Hubo un momento en que la presencia del sacerdote causó incomodidad extrema. No fue, sin embargo, por causa de su intermediación en los conflictos. El crimen organizado lo señaló como su principal enemigo cuando decidió organizar a las comunidades de Simojovel para frenar el incremento de cantinas y la prostitución. En respuesta, los beneficiarios directos de estas actividades ofrecieron, a principios de 2013, 150 mil pesos por su muerte, después 300 mil y, ya a finales de 2014, 400 mil pesos.

El ofrecimiento de recompensa por su cabeza, no obstante, parece situarlo en el camino de la fe de una forma particularmente mística:

     —He visto la protección de Dios. Una vez allí en Simojovel, cuando veníamos de una comunidad, nos fueron a tapar el camino unas personas, nos bajaron del transporte y nos preguntaron: “¿Dónde está el padre Marcelo?” Y una religiosa dijo: “No lo sé”. Yo estaba a dos metros, saludándolos para que me vieran, pero no me reconocieron.

     —Fue como si usted se hubiese vuelto invisible —le comenté.

     —Sí. Aunque me contestaron el saludo, no me reconocieron. De ahí entonces, surgió una leyenda en Simojovel. Algunos dicen que Dios me cambia el rostro para esconderme. Así me conocen, “como el padre al que Dios le transforma el rostro”.

Cuando los coletos supieron que ese padre sería enviado como párroco de la iglesia de Guadalupe, en San Cristóbal, lo vieron con recelo. ¿Qué les esperaba con ese sacerdote por quien el crimen organizado ofrecía recompensa?

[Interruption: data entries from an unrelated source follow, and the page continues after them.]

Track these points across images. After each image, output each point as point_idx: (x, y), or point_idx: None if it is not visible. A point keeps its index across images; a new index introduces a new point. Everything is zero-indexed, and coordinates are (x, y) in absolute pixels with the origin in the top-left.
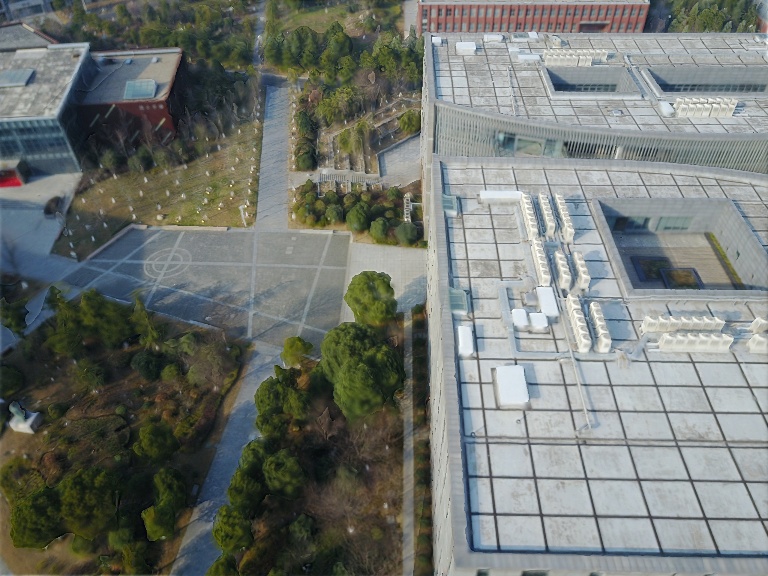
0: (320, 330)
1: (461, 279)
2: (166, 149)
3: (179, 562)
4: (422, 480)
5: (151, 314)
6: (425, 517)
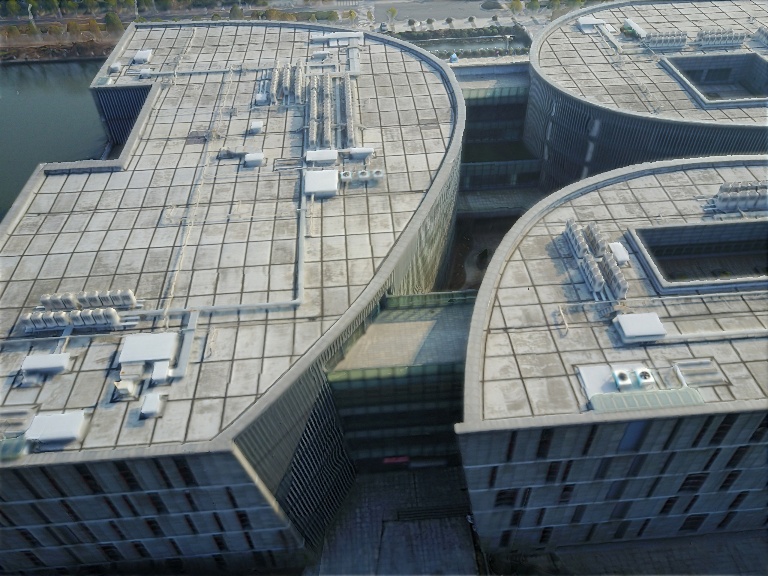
0: None
1: None
2: None
3: None
4: None
5: None
6: None
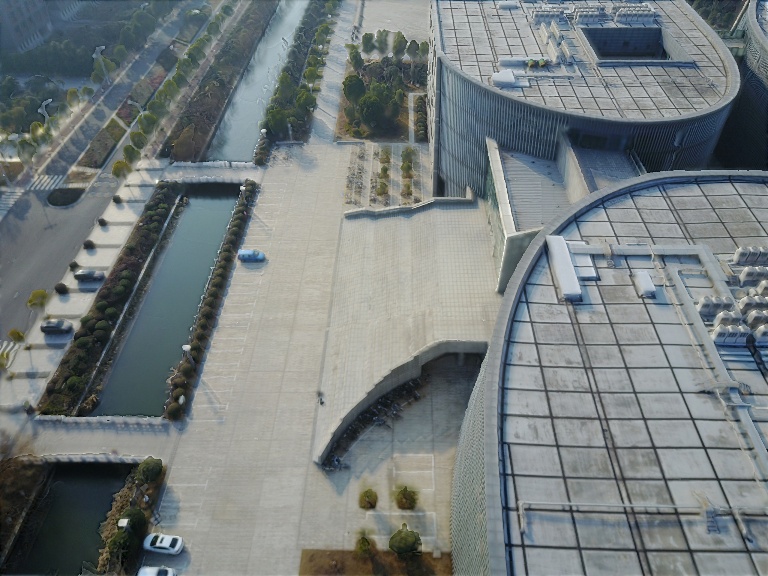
0: None
1: (571, 2)
2: (722, 14)
3: None
4: None
5: None
6: None
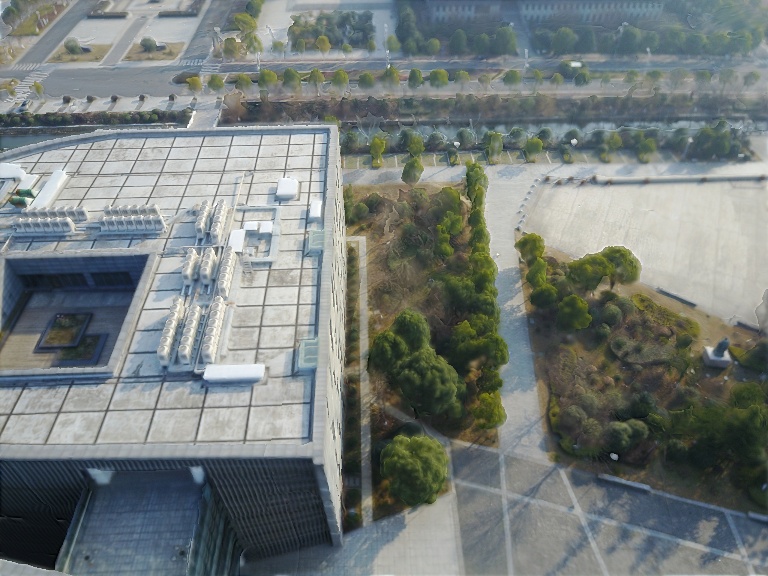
0: (478, 486)
1: (310, 267)
2: None
3: (519, 284)
4: (353, 330)
5: (674, 423)
6: (351, 312)
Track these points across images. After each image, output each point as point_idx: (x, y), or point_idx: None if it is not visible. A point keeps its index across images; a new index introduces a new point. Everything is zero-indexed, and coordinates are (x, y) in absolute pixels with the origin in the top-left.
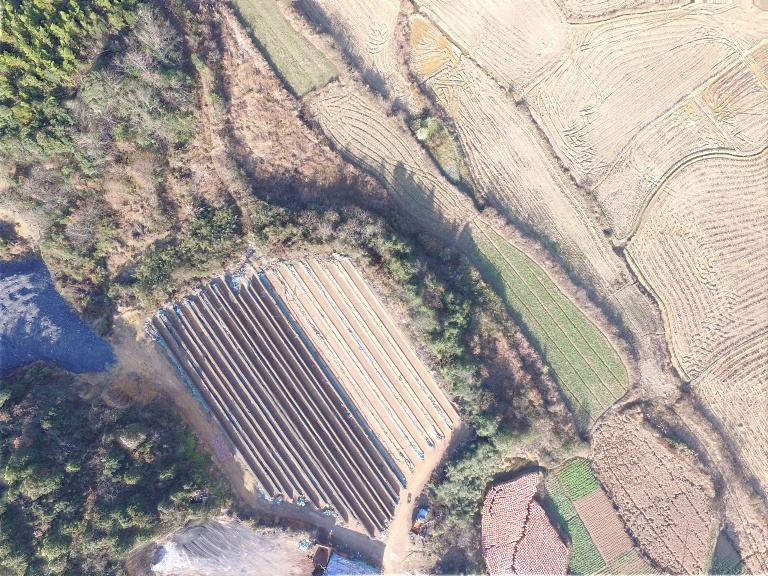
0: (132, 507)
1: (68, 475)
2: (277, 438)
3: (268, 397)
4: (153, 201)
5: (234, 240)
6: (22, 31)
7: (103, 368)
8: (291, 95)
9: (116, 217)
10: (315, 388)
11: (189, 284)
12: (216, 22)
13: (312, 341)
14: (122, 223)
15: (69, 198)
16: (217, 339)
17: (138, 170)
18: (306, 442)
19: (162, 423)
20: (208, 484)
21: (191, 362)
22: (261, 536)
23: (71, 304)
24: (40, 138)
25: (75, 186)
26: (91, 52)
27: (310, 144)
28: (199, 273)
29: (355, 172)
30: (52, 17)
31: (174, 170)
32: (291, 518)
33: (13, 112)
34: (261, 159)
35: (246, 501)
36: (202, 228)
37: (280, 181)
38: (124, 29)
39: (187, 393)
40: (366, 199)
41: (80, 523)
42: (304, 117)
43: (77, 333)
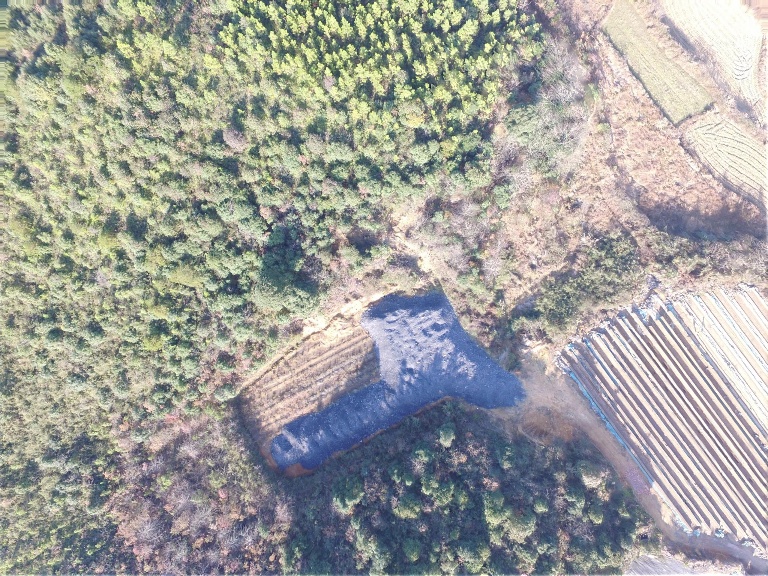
0: (608, 547)
1: (537, 516)
2: (693, 470)
3: (682, 429)
4: (550, 233)
5: (640, 272)
6: (449, 64)
7: (513, 403)
8: (671, 123)
9: (512, 249)
10: (730, 419)
11: (597, 317)
12: (595, 50)
13: (723, 372)
14: (517, 255)
15: (485, 232)
16: (630, 372)
17: (548, 203)
18: (725, 474)
19: (601, 459)
20: (650, 520)
21: (605, 396)
22: (691, 569)
23: (476, 338)
24: (474, 173)
25: (491, 220)
26: (509, 84)
27: (693, 172)
28: (609, 306)
29: (738, 200)
30: (476, 49)
31: (564, 201)
32: (711, 550)
33: (441, 146)
34: (644, 188)
35: (665, 534)
36: (605, 260)
37: (667, 210)
38: (532, 60)
39: (600, 427)
40: (751, 227)
41: (559, 565)
42: (684, 145)
43: (488, 368)
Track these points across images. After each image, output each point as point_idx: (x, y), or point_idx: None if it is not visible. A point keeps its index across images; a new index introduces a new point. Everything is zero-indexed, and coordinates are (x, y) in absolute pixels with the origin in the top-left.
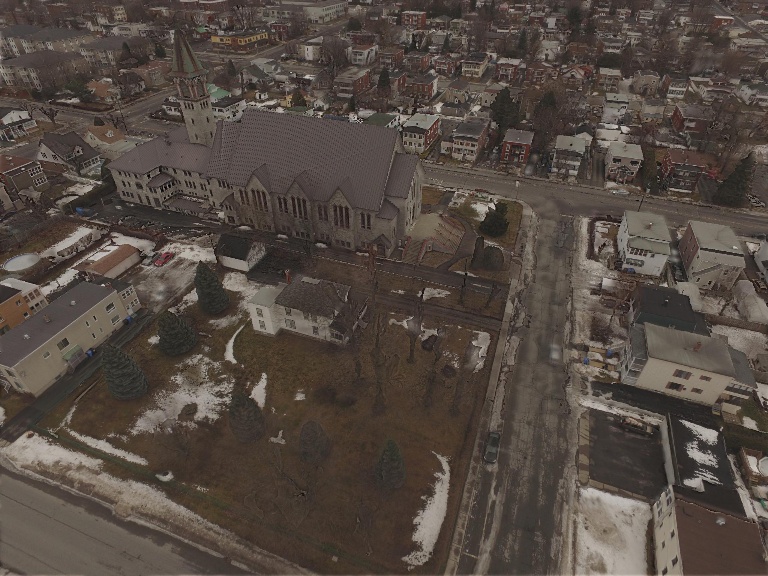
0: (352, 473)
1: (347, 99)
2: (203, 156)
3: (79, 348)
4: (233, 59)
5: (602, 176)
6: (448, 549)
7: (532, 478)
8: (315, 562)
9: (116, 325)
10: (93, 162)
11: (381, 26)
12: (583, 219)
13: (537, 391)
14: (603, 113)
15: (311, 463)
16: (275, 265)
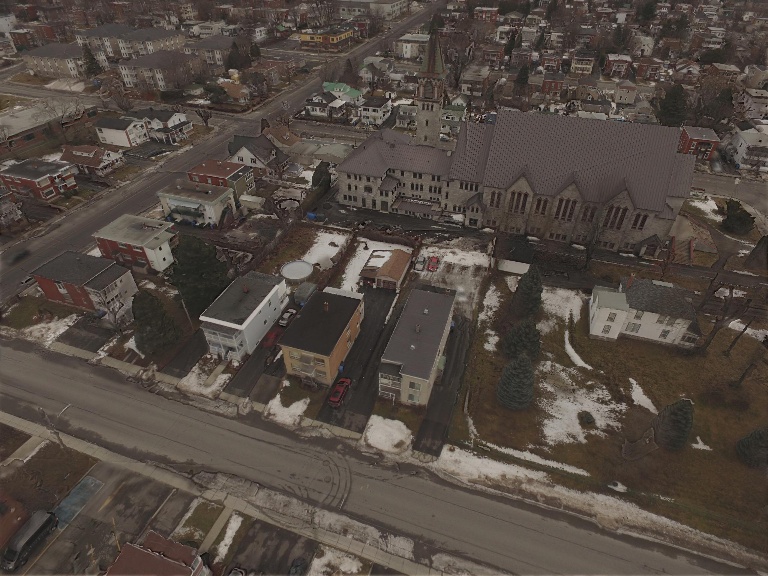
0: None
1: (477, 97)
2: (435, 158)
3: (445, 358)
4: (329, 58)
5: None
6: None
7: None
8: None
9: (448, 333)
10: (284, 165)
11: (472, 23)
12: None
13: None
14: (746, 109)
15: (764, 469)
16: (549, 268)
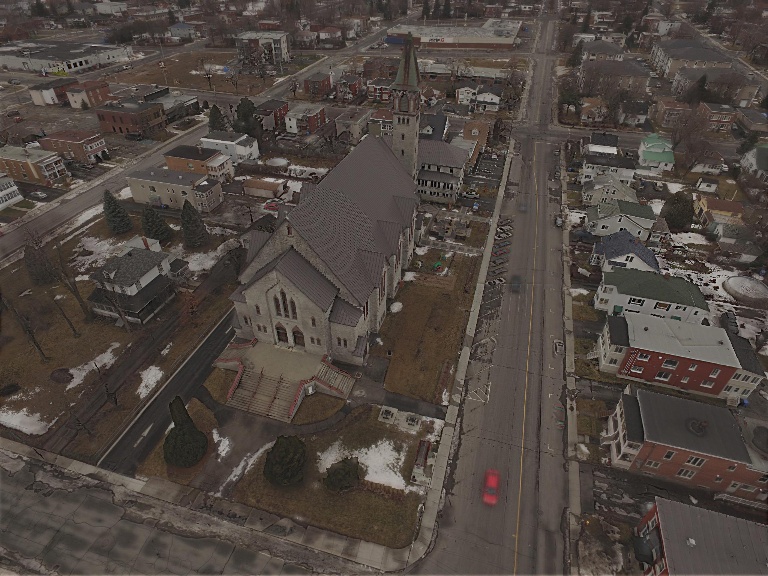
0: None
1: None
2: None
3: (157, 198)
4: None
5: None
6: None
7: None
8: None
9: None
10: None
11: None
12: None
13: None
14: None
15: None
16: None
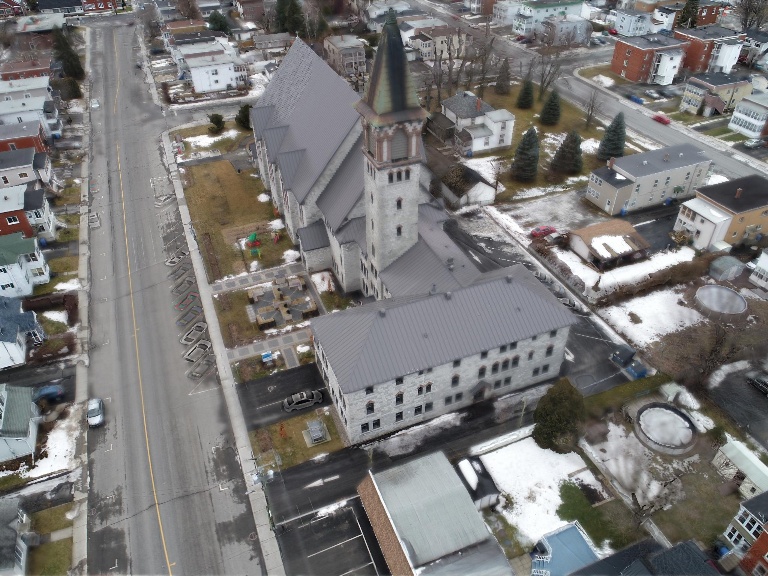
0: None
1: None
2: (420, 222)
3: None
4: None
5: None
6: None
7: None
8: None
9: None
10: None
11: None
12: (176, 107)
13: None
14: None
15: None
16: None
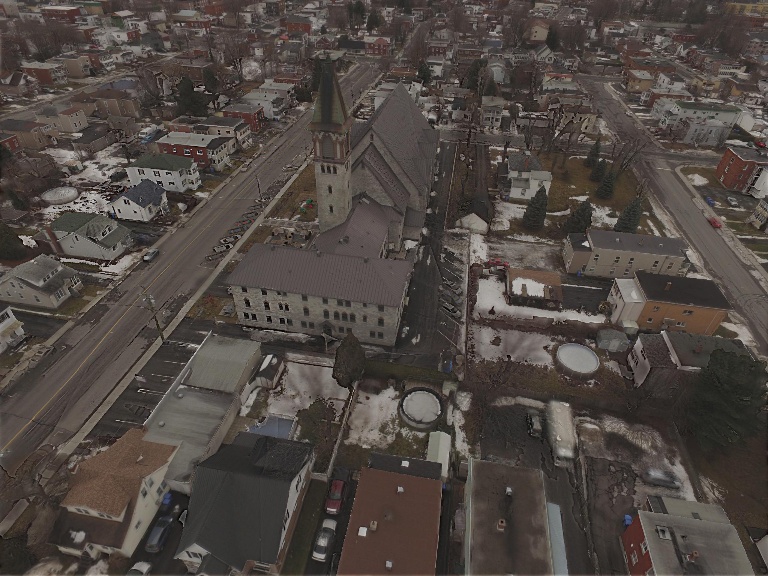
0: None
1: None
2: (369, 214)
3: None
4: None
5: (286, 108)
6: (603, 156)
7: None
8: None
9: None
10: None
11: None
12: None
13: None
14: None
15: None
16: None
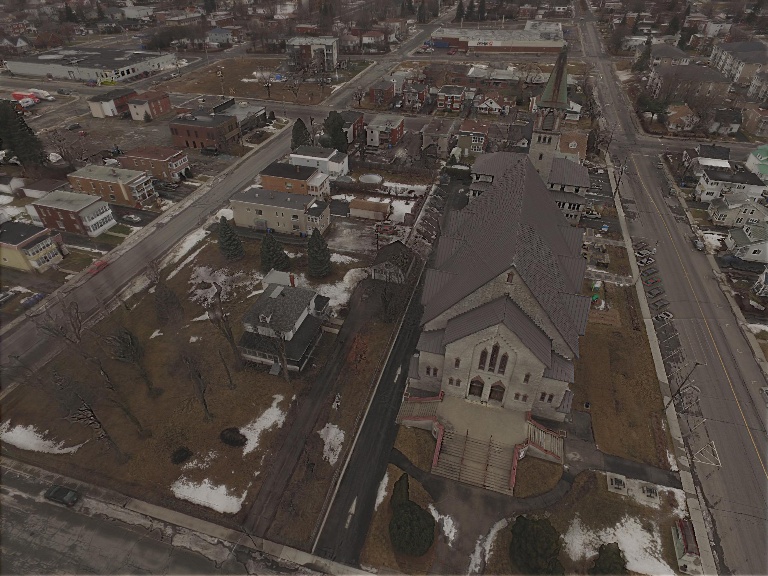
0: (99, 380)
1: None
2: None
3: (263, 221)
4: None
5: None
6: None
7: (6, 537)
8: (44, 369)
9: (295, 231)
10: None
11: None
12: None
13: (114, 569)
14: None
15: None
16: None
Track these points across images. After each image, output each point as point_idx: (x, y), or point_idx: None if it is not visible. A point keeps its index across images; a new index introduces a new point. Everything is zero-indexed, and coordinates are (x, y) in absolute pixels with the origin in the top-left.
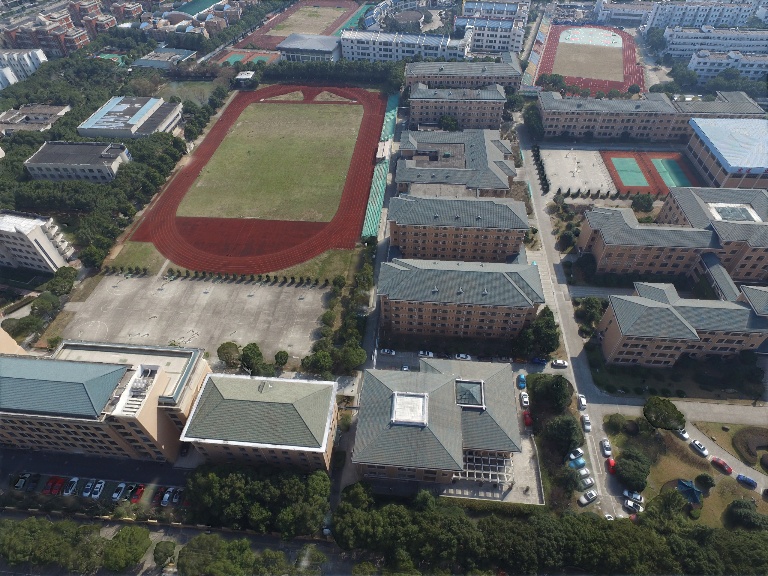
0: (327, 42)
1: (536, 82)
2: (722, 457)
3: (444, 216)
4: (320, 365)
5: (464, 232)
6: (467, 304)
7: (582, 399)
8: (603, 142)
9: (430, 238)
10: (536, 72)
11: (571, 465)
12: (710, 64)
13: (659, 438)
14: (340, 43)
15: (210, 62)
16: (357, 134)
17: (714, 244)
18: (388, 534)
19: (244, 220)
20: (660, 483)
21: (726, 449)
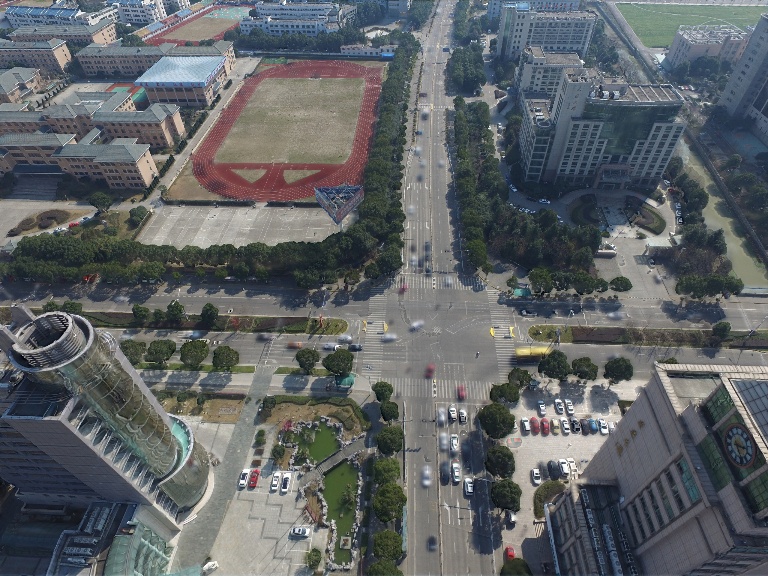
0: None
1: (121, 41)
2: None
3: None
4: None
5: None
6: None
7: None
8: (124, 78)
9: None
10: (150, 37)
11: None
12: (250, 26)
13: None
14: (7, 17)
15: None
16: None
17: (42, 119)
18: None
19: None
20: None
21: None
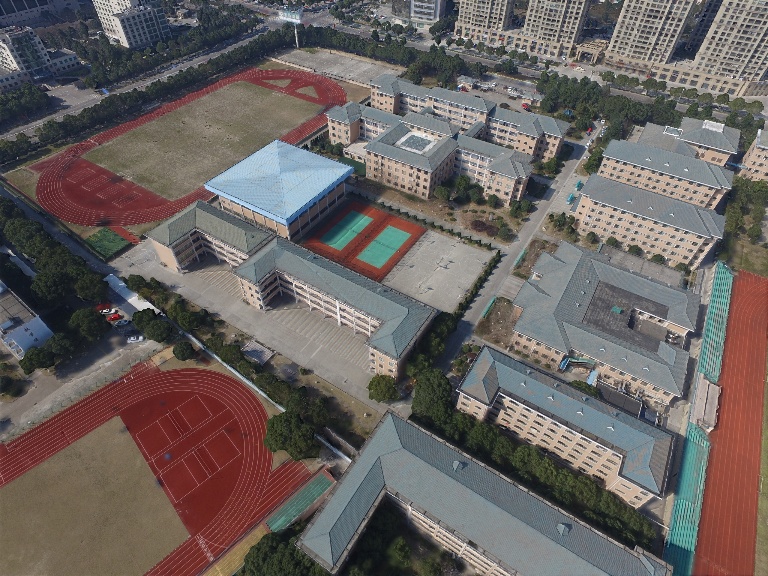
0: None
1: None
2: None
3: None
4: None
5: None
6: None
7: None
8: None
9: None
10: None
11: None
12: None
13: None
14: None
15: None
16: (762, 498)
17: None
18: None
19: None
20: (572, 123)
21: None
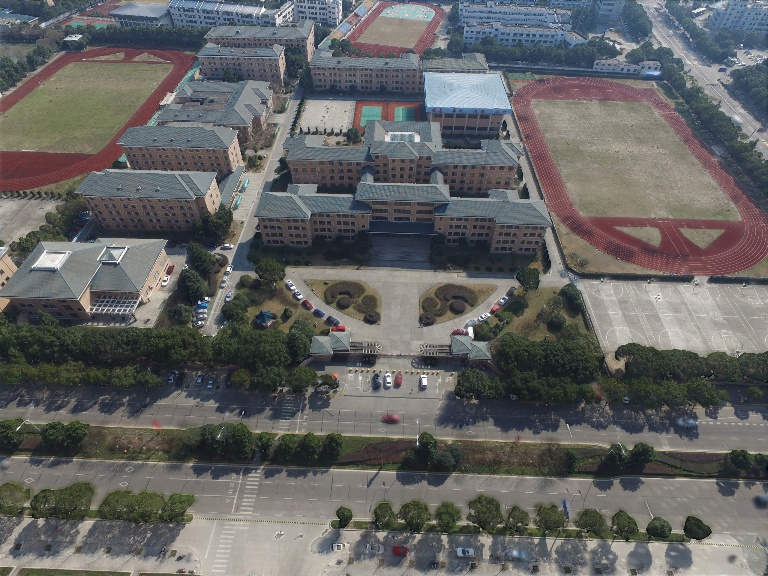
0: (156, 10)
1: (329, 46)
2: (312, 300)
3: (162, 139)
4: (21, 246)
5: (181, 153)
6: (143, 198)
7: (228, 267)
8: (363, 94)
9: (157, 159)
10: None
11: (195, 308)
12: (476, 33)
13: (273, 290)
14: (169, 11)
15: (50, 27)
16: (156, 87)
17: (368, 158)
18: (5, 339)
19: (20, 153)
20: None
21: (318, 295)
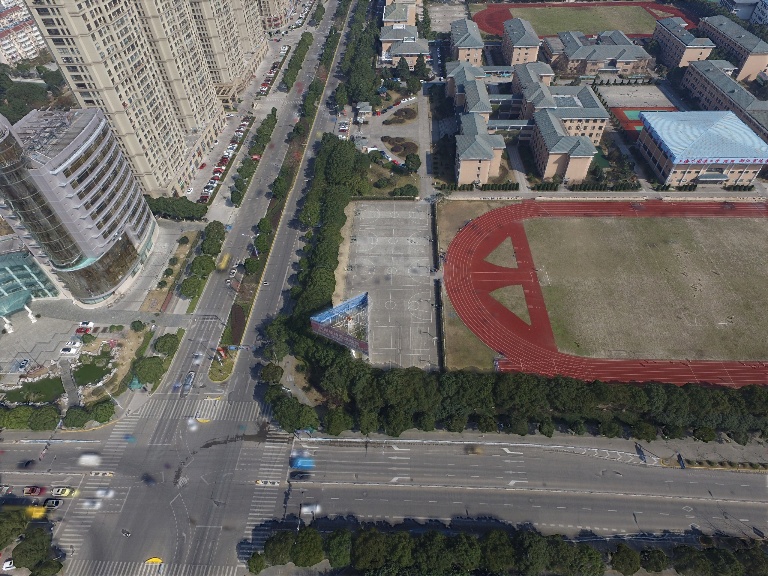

Al principio temieron, pero después se dieron cuenta que, si en esa ciudad alguien iba a tomar en serio sus problemas, no iba a ser el presidente municipal, ni la policía: iba a ser el padre Marcelo. Por eso hoy están aquí, debajo de la lluvia, cubiertos por paraguas, peregrinando, exigiendo la pacificación de San Cristóbal; visibilizándose, para que los “motonetos” los observen y se den cuenta que no hay cabida para más violencia. Por fin, llegó un padre comprometido, que ve por ellos.

     —Vamos a orar por los motonetos —dijo en una misa—. Vamos a orar para que el Señor toque su corazón y tomen un mejor camino. Pero también les digo que, si algún día padecen extorsión por parte de uno de ellos, vengan conmigo. Aquí buscaré la manera de ayudarlos, de mediar, de resolver el problema. Cuenten conmigo, yo estoy aquí para ustedes.

El sacerdote avanza con El Santísimo en las manos, empapado por la lluvia. Asegura que no teme, pero claro que teme; entre la feligresía chiapaneca hay algunos que están inconformes, quieren que hable y diga dónde están los hombres sustraídos de sus casas en Pantelhó. Se trata de desaparecidos que son —igual que los 43 de Ayotzinapa— un misterio; desaparecidos que nadie anticipó, consecuencia de oleadas recurrentes de violencia; de denuncias que la autoridad nunca atendió, de crímenes que nunca se resolvieron, y que, ahora, dejan hogares rotos, personas afligidas, mucho dolor y la tarea a los familiares de buscarlo bajo cada piedra.